### What the task requires
Repeat the entries below word for word, starting at the line that has "family: Asteraceae" and stopping after the last line of the entries. Leave the pictures out.

########################################

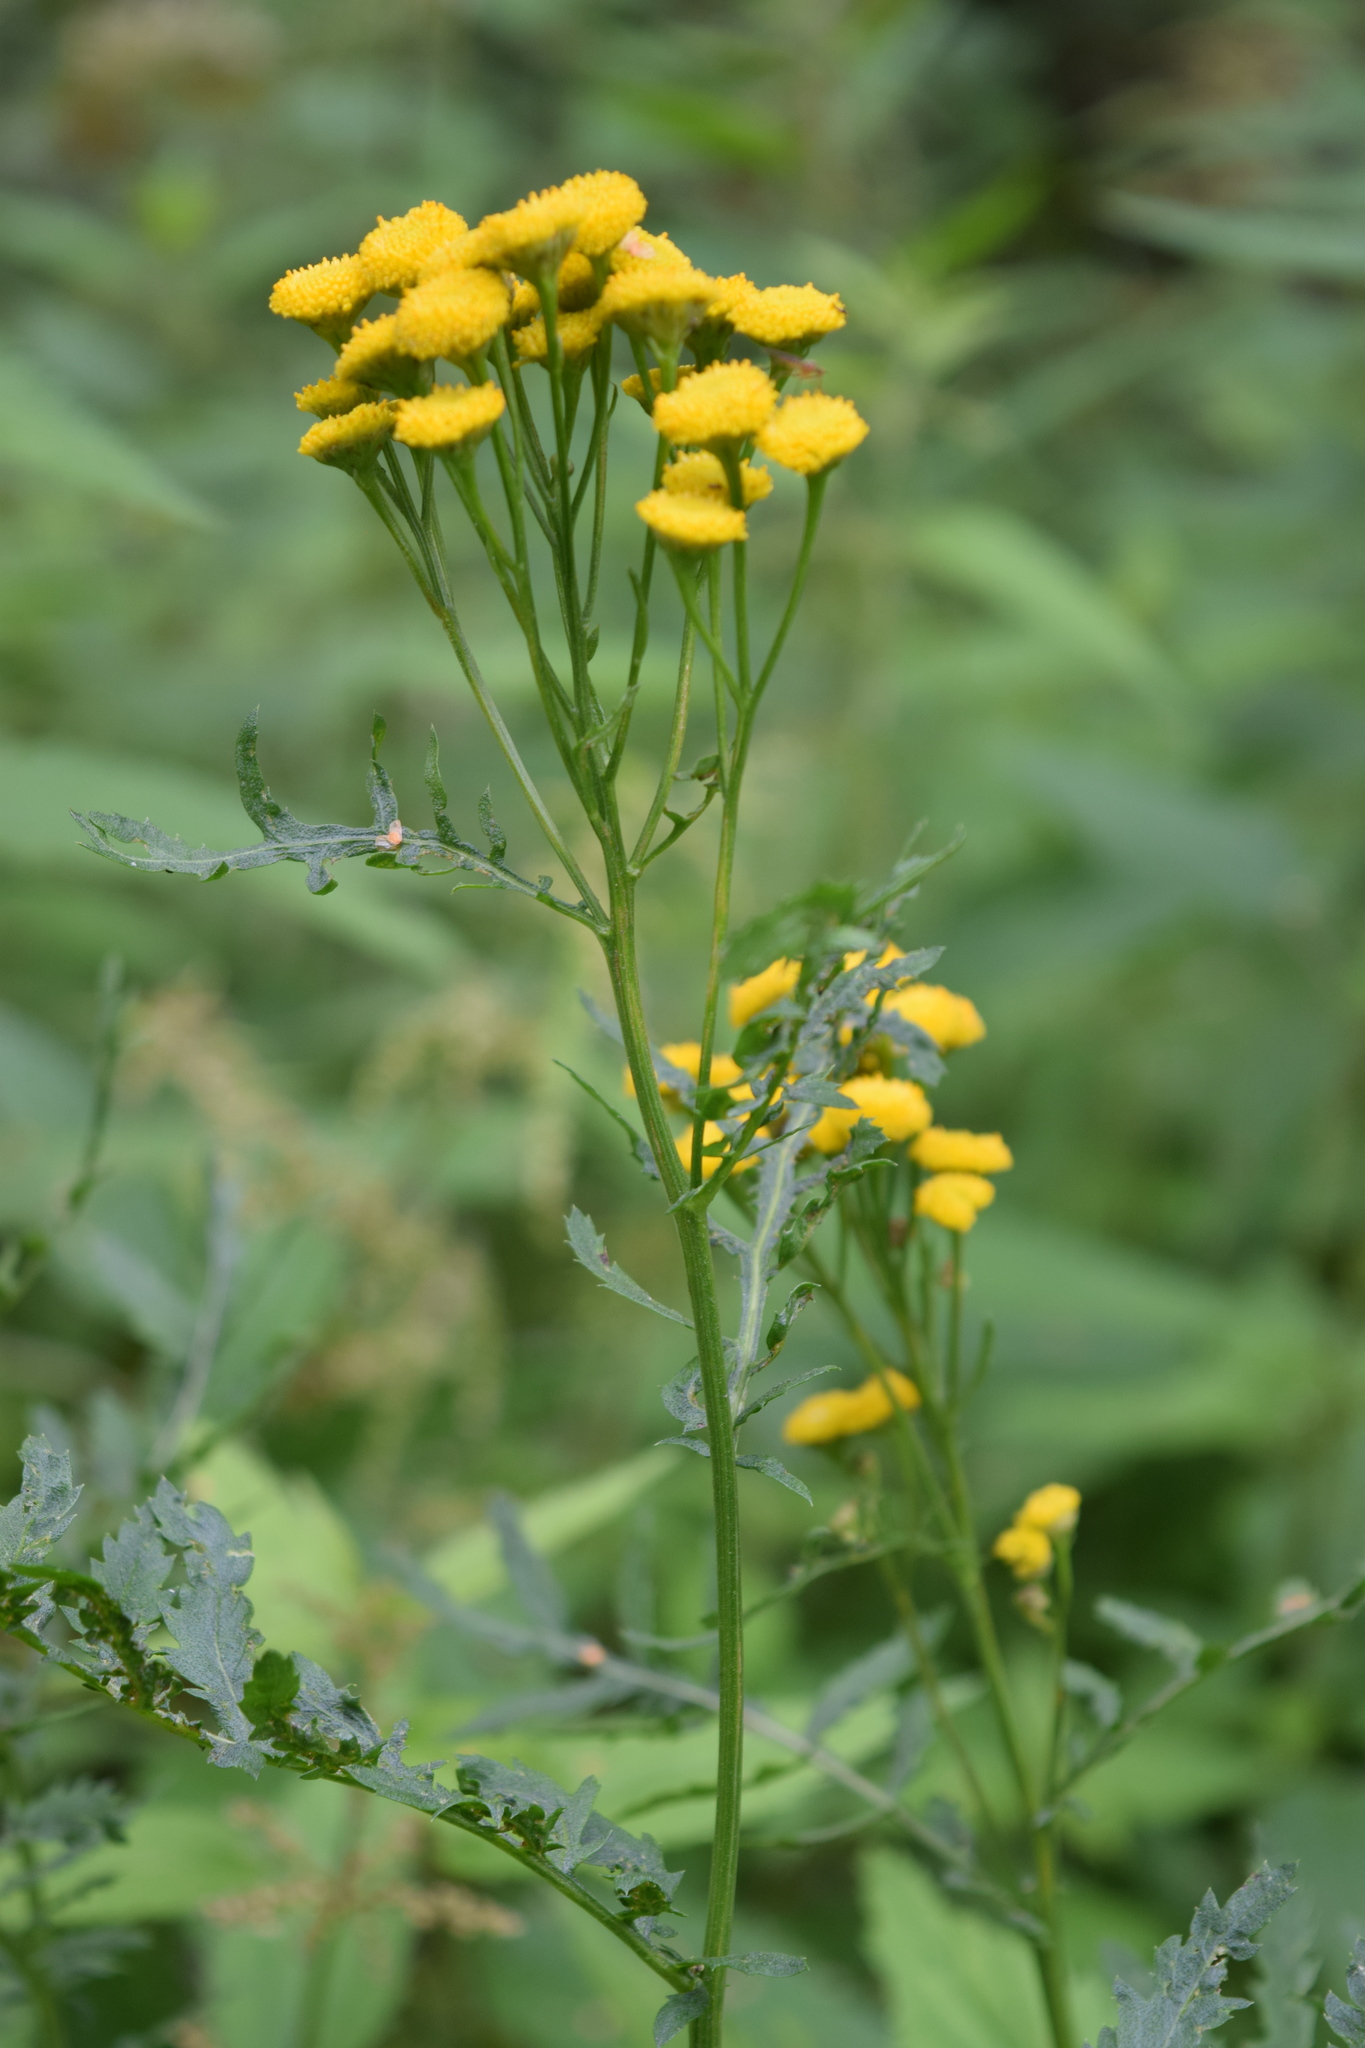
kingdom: Plantae
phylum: Tracheophyta
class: Magnoliopsida
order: Asterales
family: Asteraceae
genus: Tanacetum
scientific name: Tanacetum vulgare
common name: Common tansy
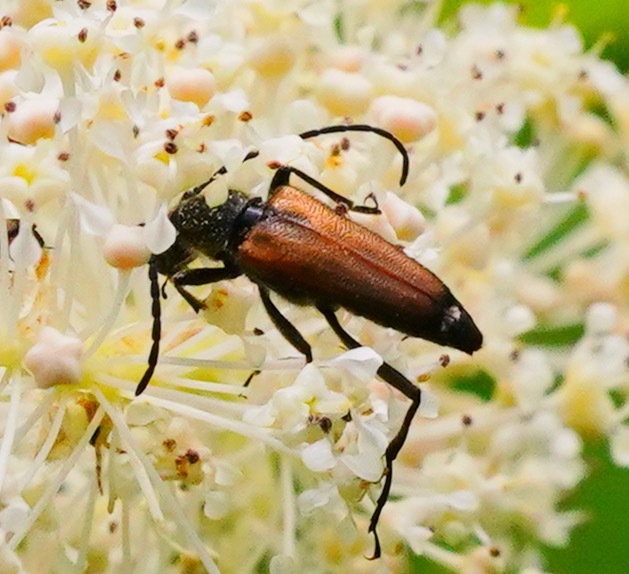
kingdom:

########################################

### Task output
family: Asteraceae
genus: Tanacetum
scientific name: Tanacetum vulgare
common name: Common tansy
kingdom:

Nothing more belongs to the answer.